All of the data is to be printed exactly, though the images must be left off.

*AVAILABLE DATA:*

Segment Open

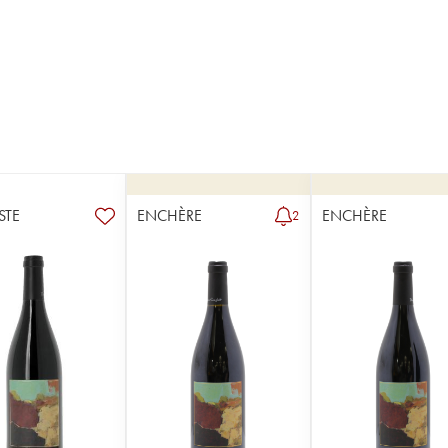
STE
ENCHÈRE
ENCHÈRE
2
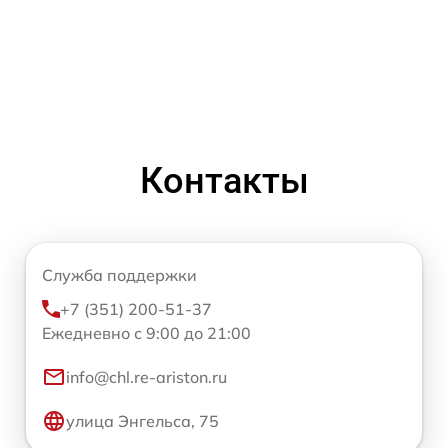
Контакты
Служба поддержки
+7 (351) 200-51-37
Ежедневно с 9:00 до 21:00
info@chl.re-ariston.ru
улица Энгельса, 75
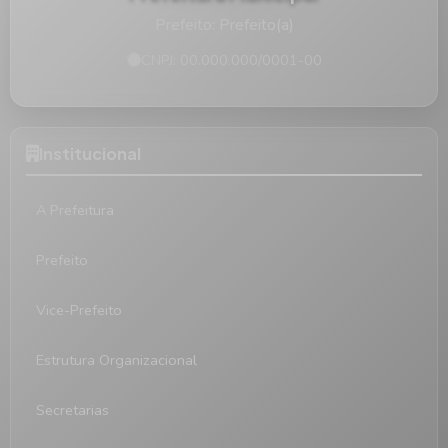
Prefeito: Prefeito(a)
CNPJ: 00.000.000/0001-00
Institucional
A Prefeitura
Prefeito
Vice-Prefeito
Estrutura Organizacional
Secretarias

Segment Closed

*EXERCISE OUTPUT:*
STE
ENCHÈRE
ENCHÈRE
2
Контакты
Служба поддержки
+7 (351) 200-51-37
Ежедневно с 9:00 до 21:00
info@chl.re-ariston.ru
улица Энгельса, 75
Prefeito: Prefeito(a)
CNPJ: 00.000.000/0001-00
Institucional
A Prefeitura
Prefeito
Vice-Prefeito
Estrutura Organizacional
Secretarias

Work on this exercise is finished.